■ **Dataset entries**:
━━━━━━━━━━━━━━━━
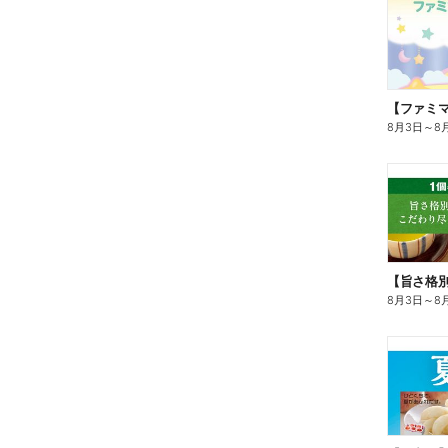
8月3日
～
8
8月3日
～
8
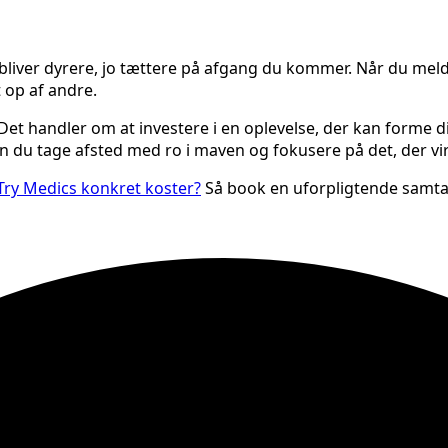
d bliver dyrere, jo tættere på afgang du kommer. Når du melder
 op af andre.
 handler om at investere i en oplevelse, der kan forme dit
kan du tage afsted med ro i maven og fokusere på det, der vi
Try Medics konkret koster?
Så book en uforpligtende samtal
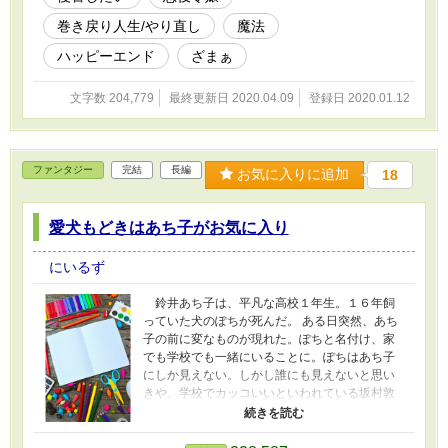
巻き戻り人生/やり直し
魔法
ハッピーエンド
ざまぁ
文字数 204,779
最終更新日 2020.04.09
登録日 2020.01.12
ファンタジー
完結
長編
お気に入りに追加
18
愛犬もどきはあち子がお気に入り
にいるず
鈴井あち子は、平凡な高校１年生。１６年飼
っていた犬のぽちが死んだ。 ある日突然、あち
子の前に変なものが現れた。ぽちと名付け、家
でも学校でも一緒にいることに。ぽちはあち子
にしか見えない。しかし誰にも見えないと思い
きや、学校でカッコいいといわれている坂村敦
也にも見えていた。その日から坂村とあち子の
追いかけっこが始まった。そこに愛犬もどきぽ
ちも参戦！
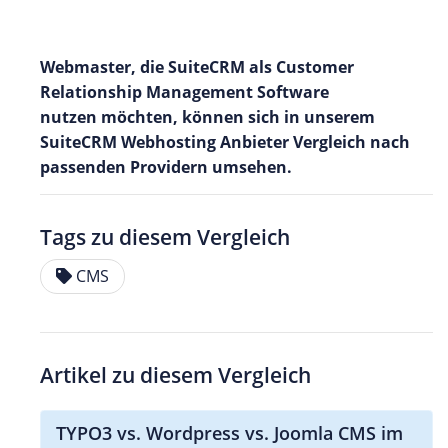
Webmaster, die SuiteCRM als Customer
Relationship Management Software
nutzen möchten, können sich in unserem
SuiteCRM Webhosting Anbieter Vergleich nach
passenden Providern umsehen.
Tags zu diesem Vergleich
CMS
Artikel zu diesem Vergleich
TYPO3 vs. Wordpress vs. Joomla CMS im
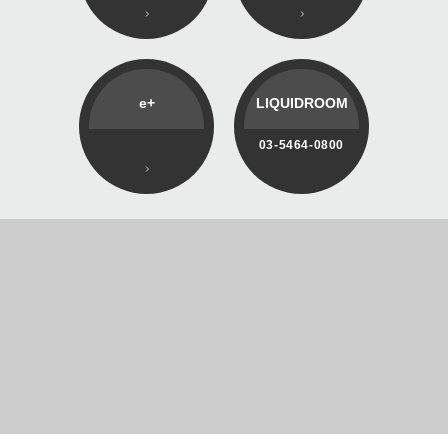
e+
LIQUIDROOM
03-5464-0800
━━━━━━━━━━━━━━━━
■ **INSTRUCTION**: Word for word, give again the lines from the line with "Try Medics konkret koster?" through the end of the records above, with both ends included and the pictures left out.

■ **FINISHED TASK**:
Try Medics konkret koster?
Så book en uforpligtende samtal
巻き戻り人生/やり直し
魔法
ハッピーエンド
ざまぁ
文字数 204,779
最終更新日 2020.04.09
登録日 2020.01.12
ファンタジー
完結
長編
お気に入りに追加
18
愛犬もどきはあち子がお気に入り
にいるず
鈴井あち子は、平凡な高校１年生。１６年飼
っていた犬のぽちが死んだ。 ある日突然、あち
子の前に変なものが現れた。ぽちと名付け、家
でも学校でも一緒にいることに。ぽちはあち子
にしか見えない。しかし誰にも見えないと思い
きや、学校でカッコいいといわれている坂村敦
也にも見えていた。その日から坂村とあち子の
追いかけっこが始まった。そこに愛犬もどきぽ
ちも参戦！
Webmaster, die SuiteCRM als Customer
Relationship Management Software
nutzen möchten, können sich in unserem
SuiteCRM Webhosting Anbieter Vergleich nach
passenden Providern umsehen.
Tags zu diesem Vergleich
CMS
Artikel zu diesem Vergleich
TYPO3 vs. Wordpress vs. Joomla CMS im
e+
LIQUIDROOM
03-5464-0800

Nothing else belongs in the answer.